Die persönliche Zusage Obamas an Merkel, dass ihr Handy zukünftig nicht mehr abgehört wird, mutet da wie ein obszöner Witz an.

Die massive Spionage gegen die transatlantischen Partner wirft aber ein weiteres sehr bedenkliches Bild auf die im geheimen laufenden Verhandlungen zum Freihandelsabkommen zwischen der europäischen Union und den USA. Es drängt sich zumindest der Verdacht auf, dass die bis dato arglosen Europäer durch Spionage in Verhandlungspositionen gedrängt werden, die den USA sehr zugute kommen und mittels derer Europa über den Tisch gezogen wird.

Partnerschaft, im besonderen die von Staaten, kann nur auf Augenhöhe bestehen. Eine Beziehung, die verblüffende Ähnlichkeit mit dem Verhältnis zwischen Herr und Diener aufweist, funktioniert nur in Abhängigkeitsbeziehungen mit starkem Gefälle. Von einer transatlantischen Partnerschaft auf Augenhöhe kann daher im Moment auch bei weitester Auslegung des Partnerschaftsbegriffs nicht gesprochen werden.
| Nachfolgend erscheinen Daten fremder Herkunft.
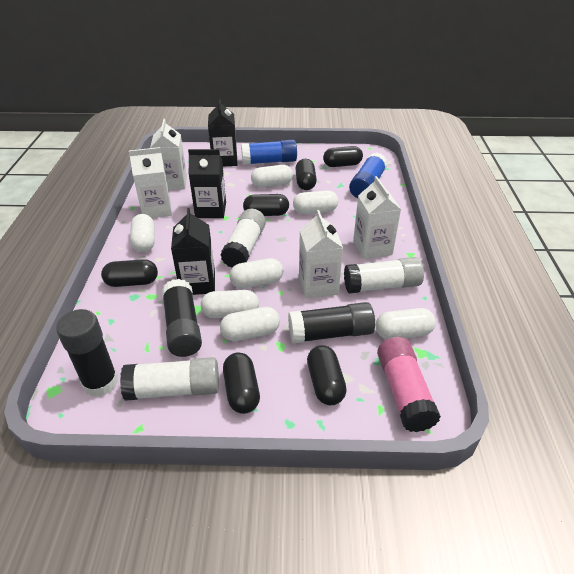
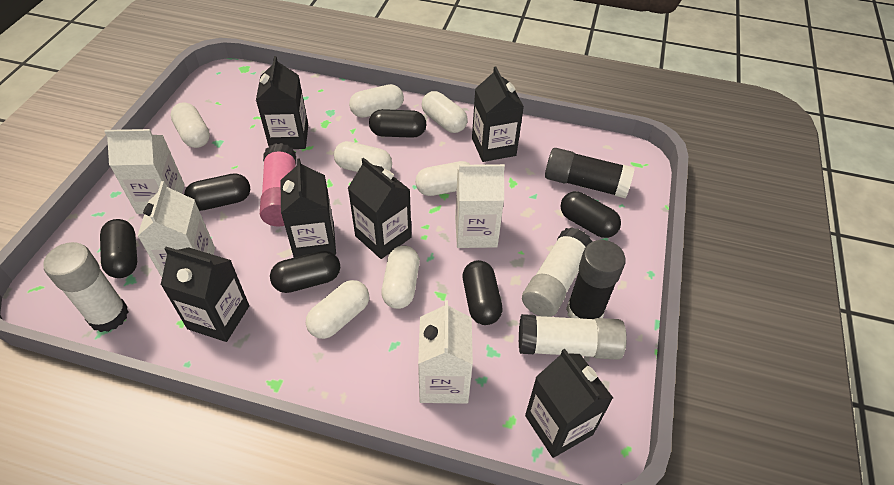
black carton: 3 -> 6
black glue stick: 3 -> 2
blue glue stick: 2 -> 0

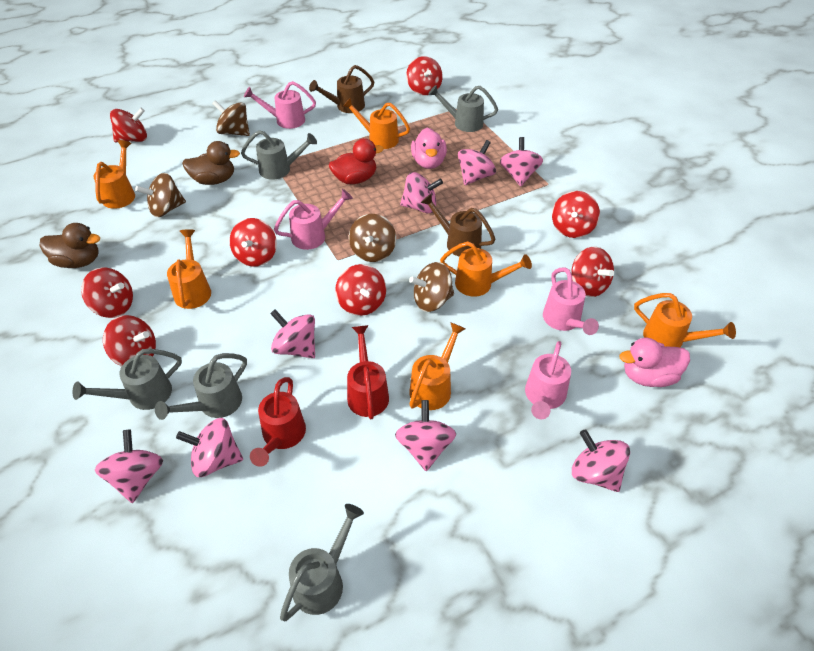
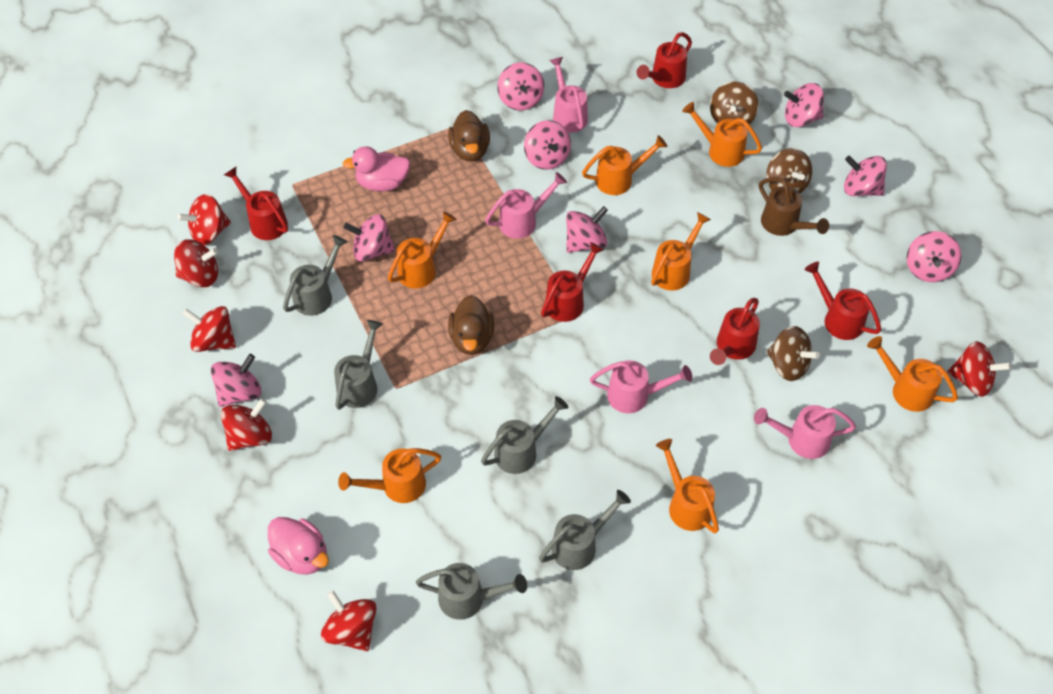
brown spinning top: 4 -> 3
brown watering can: 2 -> 1
orange watering can: 6 -> 7
red duck: 1 -> 0
red spinning top: 8 -> 6
red watering can: 2 -> 5

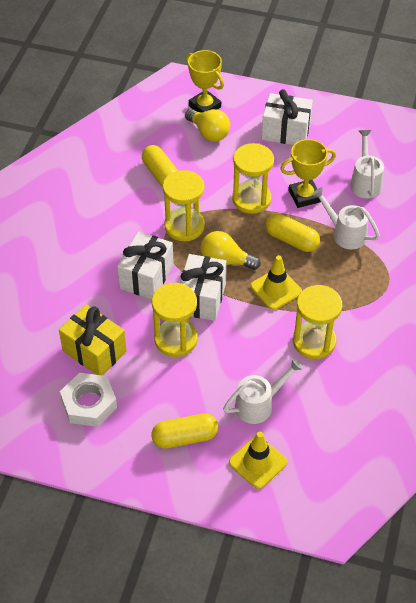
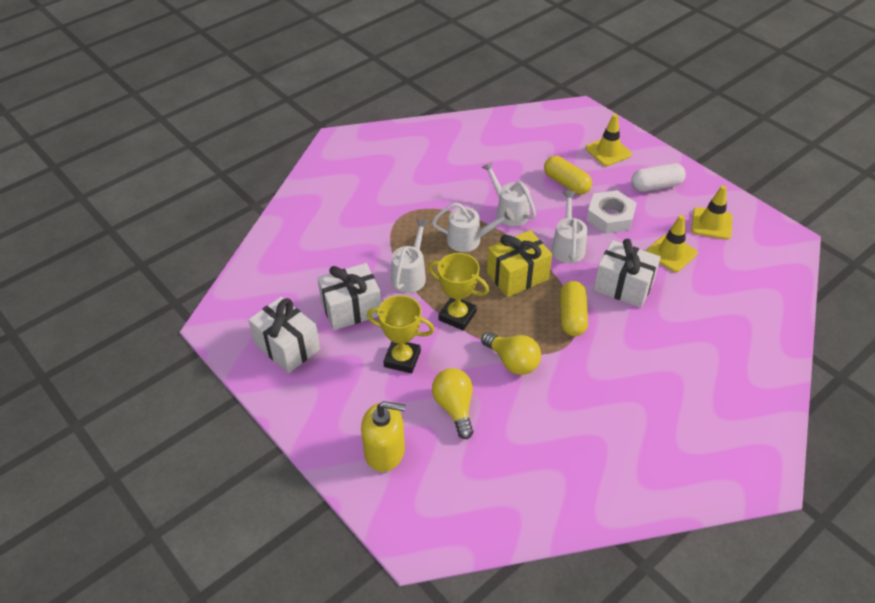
white capsule: 0 -> 1
white watering can: 3 -> 4
yellow capsule: 3 -> 2
yellow hourglass: 4 -> 0
yellow soap dispenser: 0 -> 1
yellow traffic cone: 2 -> 3

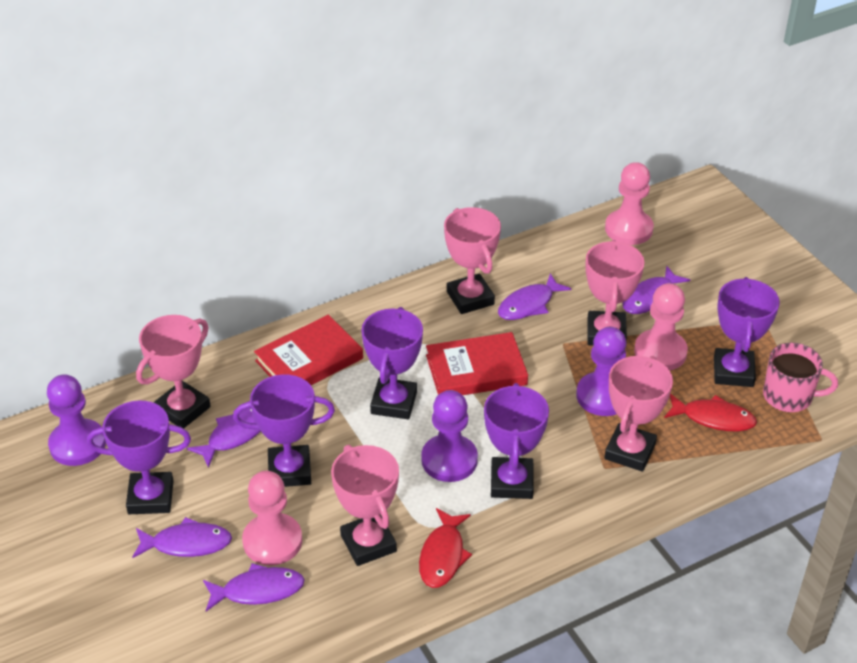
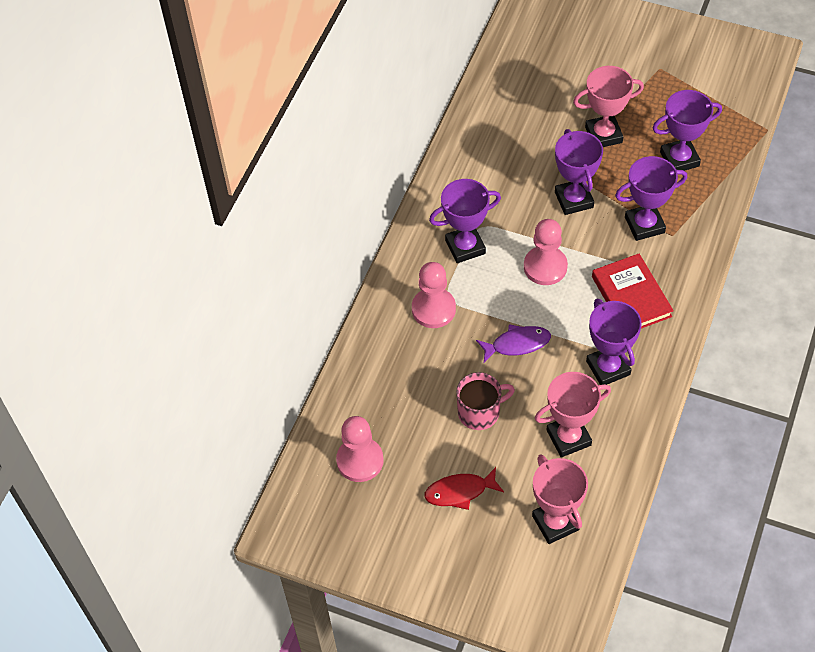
pink trophy: 5 -> 3
purple fish: 5 -> 1
purple pawn: 3 -> 0
red book: 2 -> 1
red fish: 2 -> 1

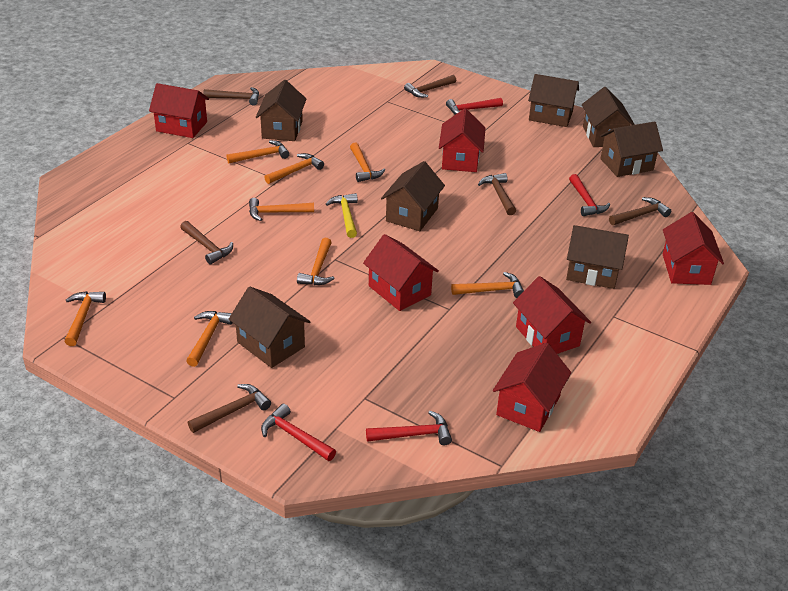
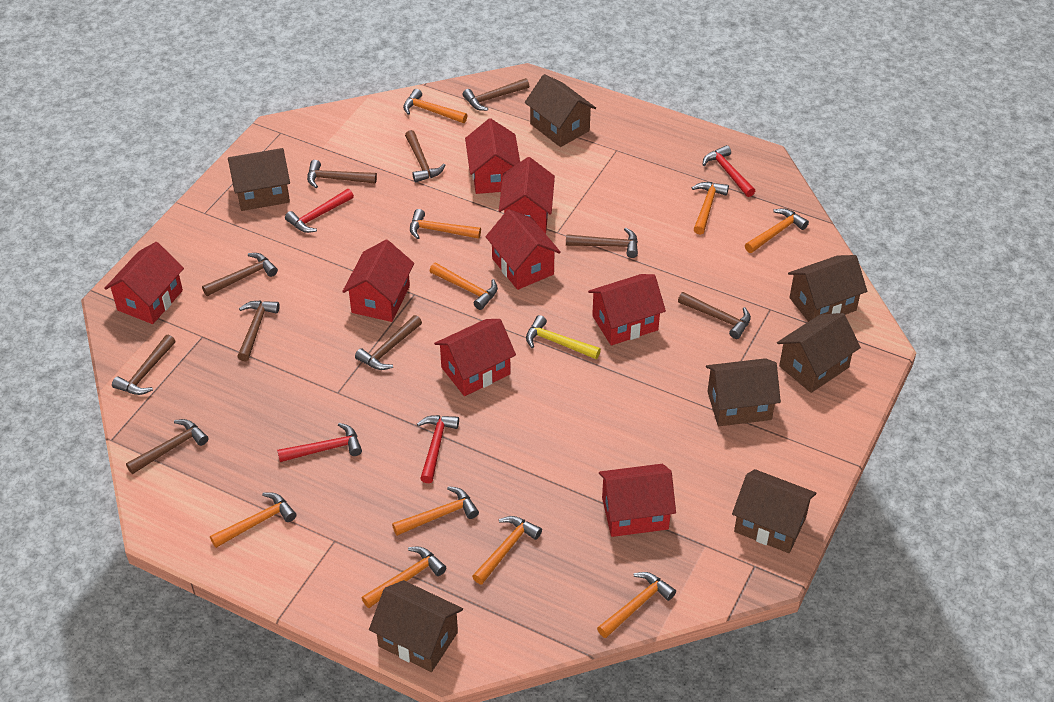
brown hammer: 6 -> 10
orange hammer: 8 -> 10
red house: 6 -> 8

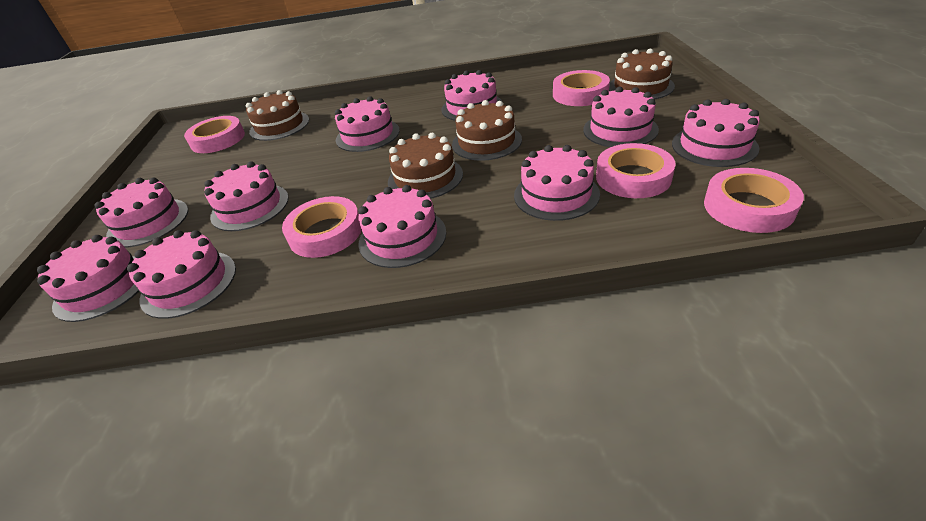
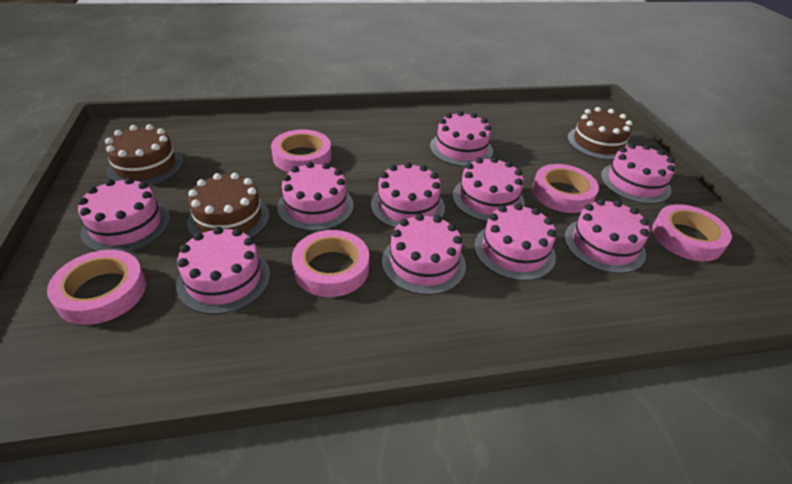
brown cake: 4 -> 3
Es ist an der Zeit, dass die europäische Union den USA klare Grenzen aufzeigt, was Europa gewillt ist zu akzeptieren und was nicht.

Auf die geheimdienstliche Ausspähung des NSA-Untersuchungsausschusses des Bundestags wäre eine machtvolle Demonstration der eigenen Souveränität die angemessene Reaktion: Ein uneingeschränktes Asylangebot für Edward Snowden in einem Staat der Europäischen Union wäre ein erster Schritt zur Emanzipation der EU und ein erster Schritt zu einer echten transatlantischen Partnerschaft auf Augenhöhe.